▶ **Work order**: The entries that follow need to be printed exactly as they are, minus any pictures.

Records from a data source
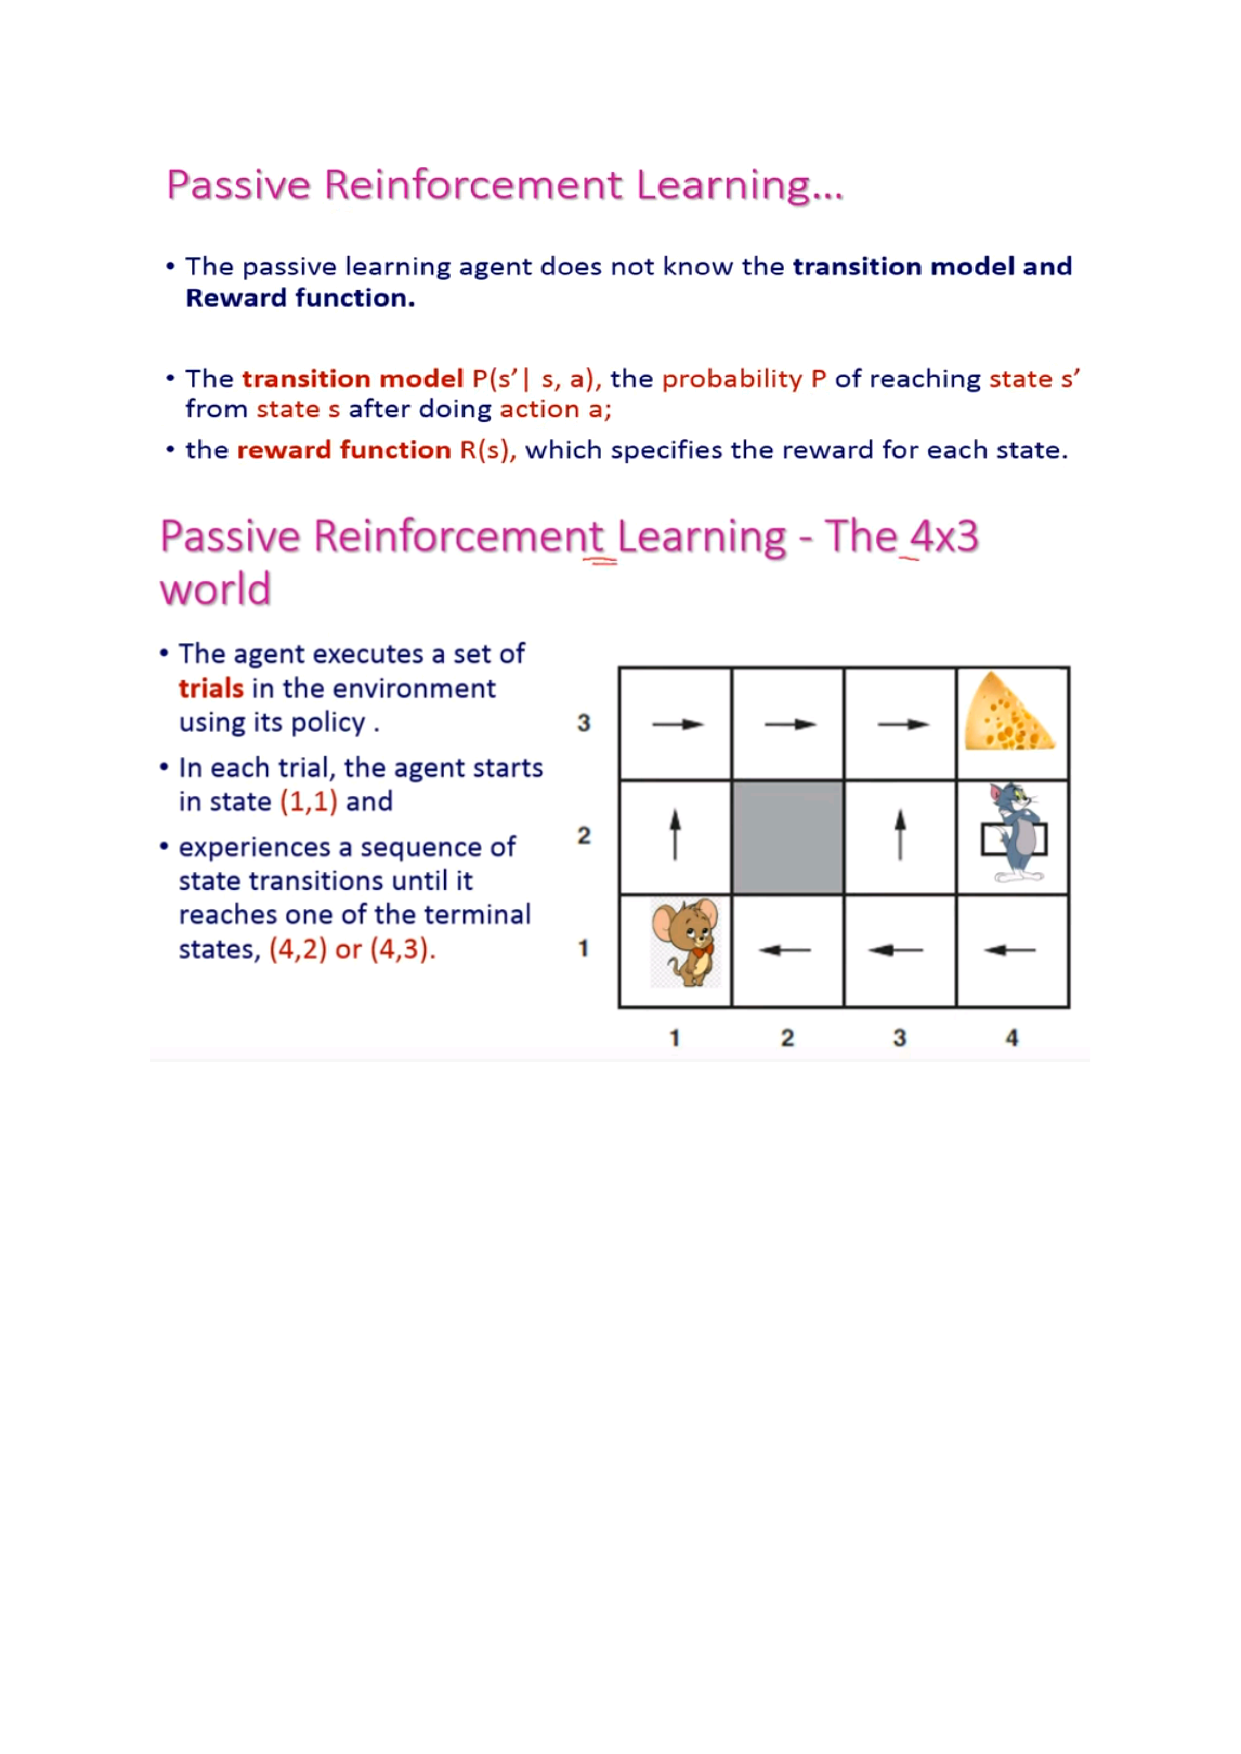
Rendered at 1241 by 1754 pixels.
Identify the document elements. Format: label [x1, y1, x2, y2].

picture [150, 150, 1091, 501]
picture [150, 505, 1091, 1062]
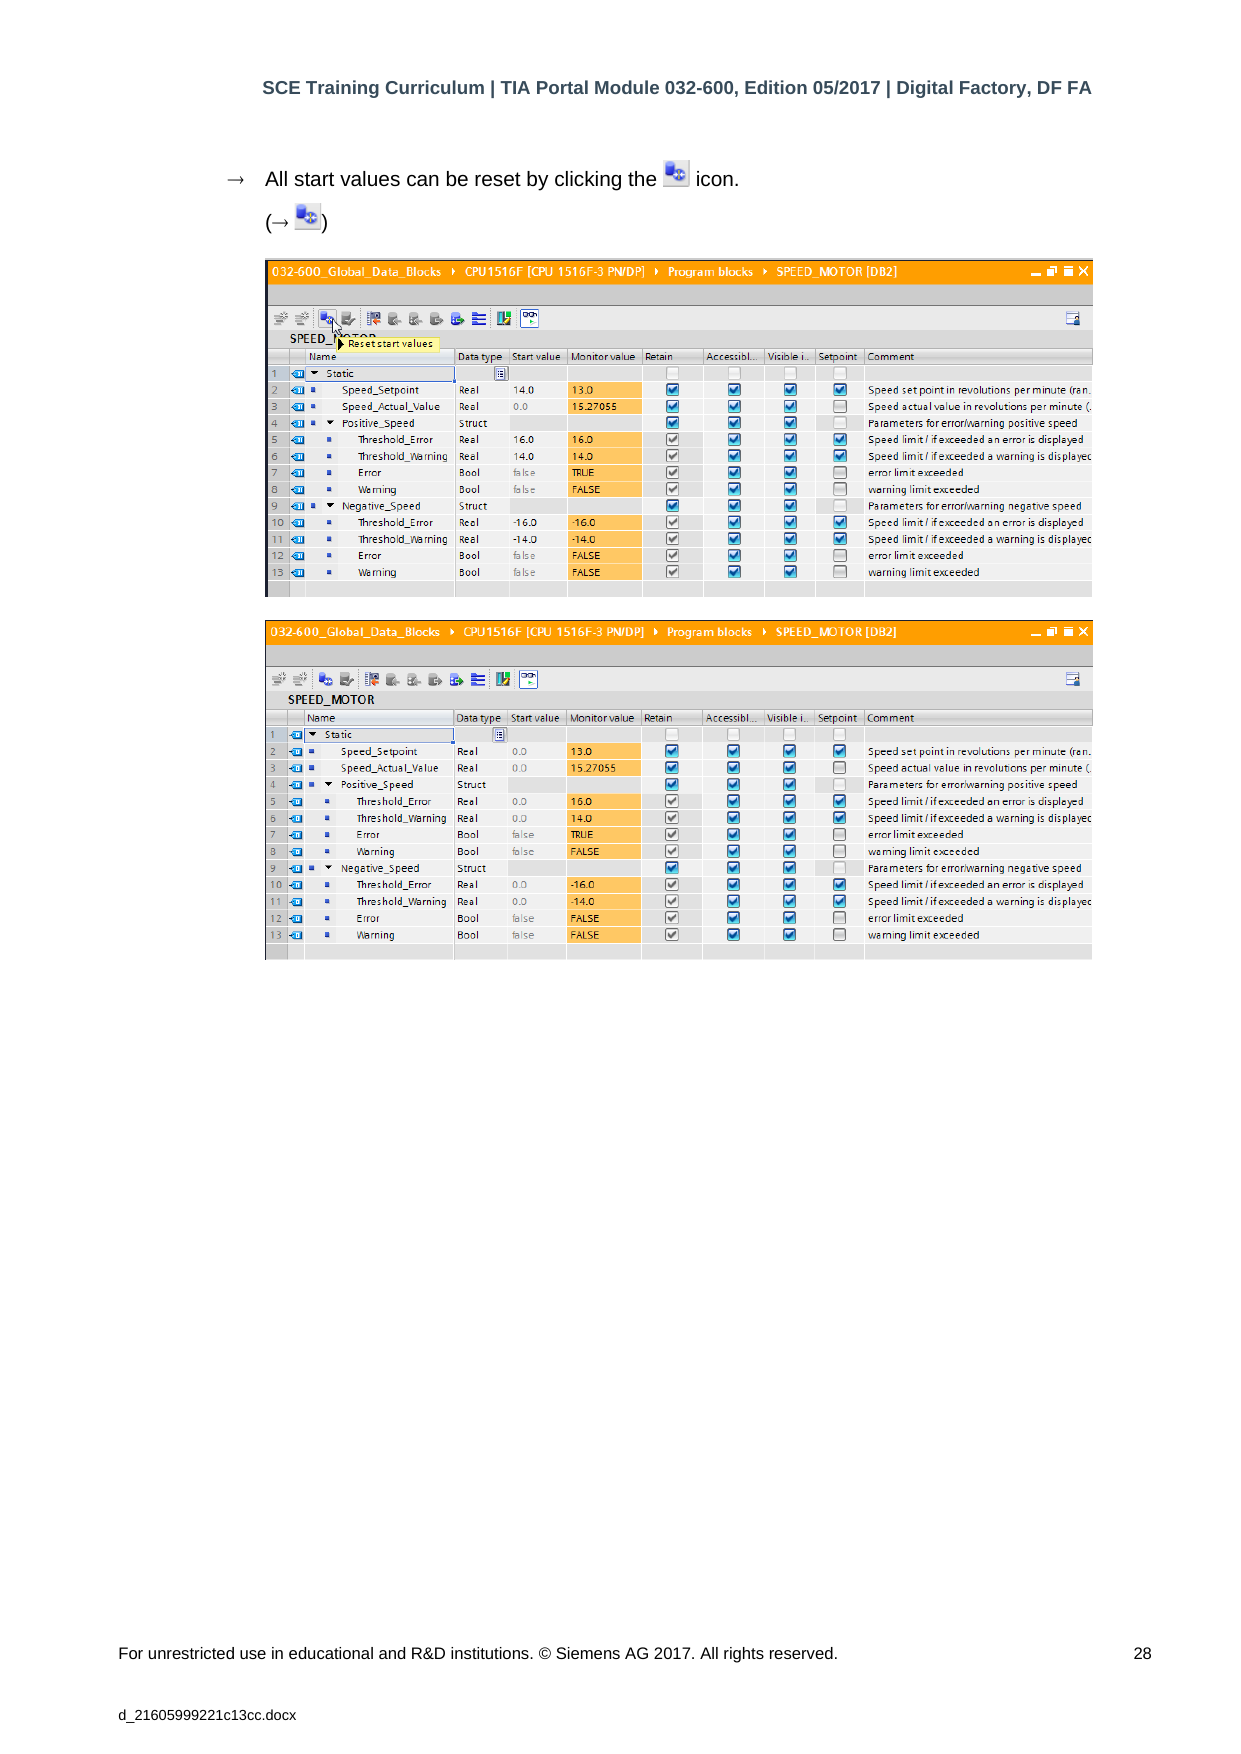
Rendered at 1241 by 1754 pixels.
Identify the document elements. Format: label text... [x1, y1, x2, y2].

▶ **Your response**:
Rendered at 1241 by 1754 pixels.
Identify the document elements. Format: label [x1, y1, x2, y2].

picture [150, 150, 1091, 501]
picture [150, 505, 1091, 1062]
Rendered at 1241 by 1754 pixels.
Identify the document elements. Format: label text... [x1, y1, x2, y2].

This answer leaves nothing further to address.